On Being Late

In Costa Rica, when someone says, “I’ll be there in five minutes,” five minutes can be anything from 10 to 15 (to even an hour), depending on the context. When I was living back home, I knew that in most situations, being five minutes late somewhere was not a big deal. Dance classes would start roughly at 5:05 p.m., not 5’o clock; coffee with a friend around 4:30 p.m., not the planned 4:00 p.m.; your mom saying you are leaving at 9:00 a.m., but you know it’s really 9:15.

When I moved to the States for college, I was surprised at how much importance is given to every minute in this country. I now understand why the expression “time is money”exists. Being late is considered rude and selfish by social norm. Lateness in the United States means being a couple of minutes behind scheduled time. Lateness in Costa Rica (and I could argue Latin America) means being over a half hour late or more. There is a different perception of time and a different rhythm of life in the countries. In Spain, people have dinner at 10 or 11 p.m. and in the United States it is normally around 6 or 7 p.m.

Time is a societal, cultural construct. But, even so it has consequences in our lives. When I started college, I experienced complete culture shock. I was moving at my own time and my own inner clock was still working according to the norms I learned back home. I never saw a problem in entering a class five minutes late, until I realized I was being offensive to my professor and fellow students without meaning to. I have realized the importance of time in interpersonal relationships, and I am working at being punctual. I have to push myself (because it’s a challenge) to be on time, and ‘on time’ by North-American standards. But, those couple of minutes that make the difference always seem to be rushing past me: encapsulated in small situations that only make me realize how ironic (and comedic) life can be.

1. Mornings—they are just crowded with possibilities for lateness, even more when you aren’t a morning person. Every morning is full of wonders:

The snooze button on your phone is a big ally to tardiness, and you know it, but you still want five more minutes in bed (because they tend to be very long five minutes.)

An even better trick is when you set up the alarm, but mistake the AM for the PM settings. Do not fear, your alarm will go off 12 hours after you actually needed it.

Once, and if, you make it out of bed you will already be haunted by the ghost of tardiness. Proceed to get showered and dressed. But, you have to change shirts five different times because it’s that kind of day and nothing feels okay on you. Or, it could be a bad hair day. Regardless, either one will require attention and the extra minutes that are your enemies.

Just when you lock the door behind you, you will realize you left the keys, phone or wallet behind. Sometimes even the full backpack. Now, go find them and run!

2. The Trek—once you are late, getting to wherever you are going will be a trek. And, your anxiety about being on time but knowing that time has been lost will make it even harder.

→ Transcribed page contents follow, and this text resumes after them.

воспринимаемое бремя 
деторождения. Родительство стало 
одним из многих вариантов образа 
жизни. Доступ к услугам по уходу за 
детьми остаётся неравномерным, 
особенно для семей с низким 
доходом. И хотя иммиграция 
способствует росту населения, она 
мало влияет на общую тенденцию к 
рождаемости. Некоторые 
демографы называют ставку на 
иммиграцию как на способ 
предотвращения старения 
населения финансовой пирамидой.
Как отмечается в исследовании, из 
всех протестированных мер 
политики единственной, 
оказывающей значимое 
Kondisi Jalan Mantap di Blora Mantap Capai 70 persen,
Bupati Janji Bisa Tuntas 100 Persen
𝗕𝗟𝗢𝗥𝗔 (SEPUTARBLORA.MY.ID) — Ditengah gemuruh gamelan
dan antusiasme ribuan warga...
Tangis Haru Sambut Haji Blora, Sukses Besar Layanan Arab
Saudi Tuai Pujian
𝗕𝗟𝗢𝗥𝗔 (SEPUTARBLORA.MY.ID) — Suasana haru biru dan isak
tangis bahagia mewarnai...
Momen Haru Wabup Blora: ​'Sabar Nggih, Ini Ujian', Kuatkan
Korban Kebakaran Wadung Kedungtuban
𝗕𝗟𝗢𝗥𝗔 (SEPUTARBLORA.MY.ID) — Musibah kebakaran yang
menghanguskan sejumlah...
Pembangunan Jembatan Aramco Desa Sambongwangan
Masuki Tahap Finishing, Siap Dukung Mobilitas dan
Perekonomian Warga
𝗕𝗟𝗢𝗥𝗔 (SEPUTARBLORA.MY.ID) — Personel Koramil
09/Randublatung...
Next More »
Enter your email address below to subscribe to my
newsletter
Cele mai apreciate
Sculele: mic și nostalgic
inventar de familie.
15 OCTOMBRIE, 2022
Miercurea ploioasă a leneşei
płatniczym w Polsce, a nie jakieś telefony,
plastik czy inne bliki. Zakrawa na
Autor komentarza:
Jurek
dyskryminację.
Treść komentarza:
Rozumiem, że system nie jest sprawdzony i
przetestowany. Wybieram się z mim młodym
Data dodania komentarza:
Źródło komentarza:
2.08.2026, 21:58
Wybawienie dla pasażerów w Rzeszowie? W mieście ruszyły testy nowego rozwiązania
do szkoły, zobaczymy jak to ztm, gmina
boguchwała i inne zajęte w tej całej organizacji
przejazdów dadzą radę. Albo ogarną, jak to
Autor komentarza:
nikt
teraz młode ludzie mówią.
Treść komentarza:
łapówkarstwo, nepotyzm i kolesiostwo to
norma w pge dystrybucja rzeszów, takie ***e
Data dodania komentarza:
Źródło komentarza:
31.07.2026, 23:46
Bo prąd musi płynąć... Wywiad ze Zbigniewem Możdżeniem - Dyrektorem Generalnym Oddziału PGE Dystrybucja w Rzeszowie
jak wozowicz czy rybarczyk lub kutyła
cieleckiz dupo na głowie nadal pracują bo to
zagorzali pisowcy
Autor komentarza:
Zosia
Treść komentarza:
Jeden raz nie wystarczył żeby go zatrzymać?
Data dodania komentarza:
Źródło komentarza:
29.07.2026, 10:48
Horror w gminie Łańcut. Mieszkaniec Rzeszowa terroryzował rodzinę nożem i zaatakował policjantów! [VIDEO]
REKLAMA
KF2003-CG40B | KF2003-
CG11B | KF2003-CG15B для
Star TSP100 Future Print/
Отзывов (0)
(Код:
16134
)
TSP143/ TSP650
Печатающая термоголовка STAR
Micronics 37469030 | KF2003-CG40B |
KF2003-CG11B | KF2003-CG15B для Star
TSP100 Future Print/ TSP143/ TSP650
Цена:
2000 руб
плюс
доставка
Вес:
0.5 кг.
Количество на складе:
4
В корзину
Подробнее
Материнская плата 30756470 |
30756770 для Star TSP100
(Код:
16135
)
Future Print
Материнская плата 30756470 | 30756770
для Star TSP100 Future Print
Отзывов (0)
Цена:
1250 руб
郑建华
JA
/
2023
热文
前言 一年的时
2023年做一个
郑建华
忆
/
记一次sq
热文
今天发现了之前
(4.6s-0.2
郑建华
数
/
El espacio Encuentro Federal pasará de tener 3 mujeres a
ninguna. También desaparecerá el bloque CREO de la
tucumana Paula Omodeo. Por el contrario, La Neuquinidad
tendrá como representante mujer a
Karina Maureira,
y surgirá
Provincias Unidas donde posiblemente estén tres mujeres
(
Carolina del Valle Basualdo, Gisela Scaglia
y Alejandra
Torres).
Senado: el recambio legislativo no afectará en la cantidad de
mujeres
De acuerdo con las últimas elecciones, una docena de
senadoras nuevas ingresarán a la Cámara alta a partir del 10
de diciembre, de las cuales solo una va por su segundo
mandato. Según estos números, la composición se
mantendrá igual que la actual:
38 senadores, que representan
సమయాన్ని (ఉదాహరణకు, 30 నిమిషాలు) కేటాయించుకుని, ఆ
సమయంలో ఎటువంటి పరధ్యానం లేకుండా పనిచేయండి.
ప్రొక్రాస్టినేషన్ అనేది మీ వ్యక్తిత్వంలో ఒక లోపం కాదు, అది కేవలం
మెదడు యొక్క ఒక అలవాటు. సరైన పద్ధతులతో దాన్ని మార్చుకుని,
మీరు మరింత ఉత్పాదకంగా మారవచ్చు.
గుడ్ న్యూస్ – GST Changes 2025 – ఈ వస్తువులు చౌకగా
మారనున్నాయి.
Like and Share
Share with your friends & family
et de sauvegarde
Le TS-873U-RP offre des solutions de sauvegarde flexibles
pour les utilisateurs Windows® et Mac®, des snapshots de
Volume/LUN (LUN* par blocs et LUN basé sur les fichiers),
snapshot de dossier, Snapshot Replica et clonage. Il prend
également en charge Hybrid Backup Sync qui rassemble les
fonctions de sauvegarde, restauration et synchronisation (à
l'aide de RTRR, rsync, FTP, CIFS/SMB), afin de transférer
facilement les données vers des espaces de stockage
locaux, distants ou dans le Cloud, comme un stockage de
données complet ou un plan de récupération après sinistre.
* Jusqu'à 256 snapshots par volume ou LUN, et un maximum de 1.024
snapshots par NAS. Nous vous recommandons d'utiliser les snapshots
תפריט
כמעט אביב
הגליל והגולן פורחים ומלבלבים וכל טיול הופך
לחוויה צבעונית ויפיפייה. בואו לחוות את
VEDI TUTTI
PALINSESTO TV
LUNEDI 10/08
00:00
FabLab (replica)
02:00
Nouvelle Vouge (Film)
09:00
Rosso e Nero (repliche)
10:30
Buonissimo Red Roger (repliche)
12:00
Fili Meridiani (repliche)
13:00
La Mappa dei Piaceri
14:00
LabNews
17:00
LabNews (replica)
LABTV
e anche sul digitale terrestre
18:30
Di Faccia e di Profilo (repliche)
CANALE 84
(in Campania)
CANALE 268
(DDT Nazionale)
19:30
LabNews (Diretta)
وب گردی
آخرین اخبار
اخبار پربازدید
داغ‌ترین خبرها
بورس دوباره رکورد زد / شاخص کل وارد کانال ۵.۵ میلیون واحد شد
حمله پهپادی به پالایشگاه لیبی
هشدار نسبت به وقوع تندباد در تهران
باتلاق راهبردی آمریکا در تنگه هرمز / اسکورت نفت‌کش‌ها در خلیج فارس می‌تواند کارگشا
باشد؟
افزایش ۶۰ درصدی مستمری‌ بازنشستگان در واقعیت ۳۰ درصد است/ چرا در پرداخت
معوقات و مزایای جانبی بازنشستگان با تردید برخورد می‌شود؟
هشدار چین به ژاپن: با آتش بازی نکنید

But, it’s okay because you can always find something to blame it on: 

The T, because you know the green line sucks. And public transportation is a disaster and out of your hands.

The traffic, because your teacher or boss can’t really know for a fact whether that accident or construction was actually happening.

The weather, especially during the winter. It’s always the snow’s fault. Always!

3. Arriving—that is the moment between the trek and the moment where you actually arrive. When you sit down in class or meet with a friend or check in at work. Those final little seconds are always key.

But, Murphy’s Law is always playing with you. The elevators will always be too crowded. This is especially the case in a school like Emerson, where the ratio of people to elevators is messed up. When you open the door to a building, and you have two minutes left to be almost on time, but there is a line for the elevator, you are doomed. 

Or you will run into someone that talks a lo, and you really don’t want to be rude and you have to go, but they insist for a quick little chat.

Or it will take forever to find a good parking space.

Or you will need to run to the bathroom because you can’t hold it and there is no other option.

These are some of the ironies in my daily life that sometimes hold me back from being on time. I like to look at them in retrospective and laugh, although I now understand cultural norms of time. I am trying to improve my punctuality, but no one is perfect and it’s important to be able to laugh at yourself.

Although I mock being late, I only do it because I appreciate seeing the differences in social contexts in relation with time. While being late is rude—and I have come to understand that—I also think that time should not be taken so seriously. Always judging according to the right context and, most importantly, knowing that taking life with some humor will make you a happier person.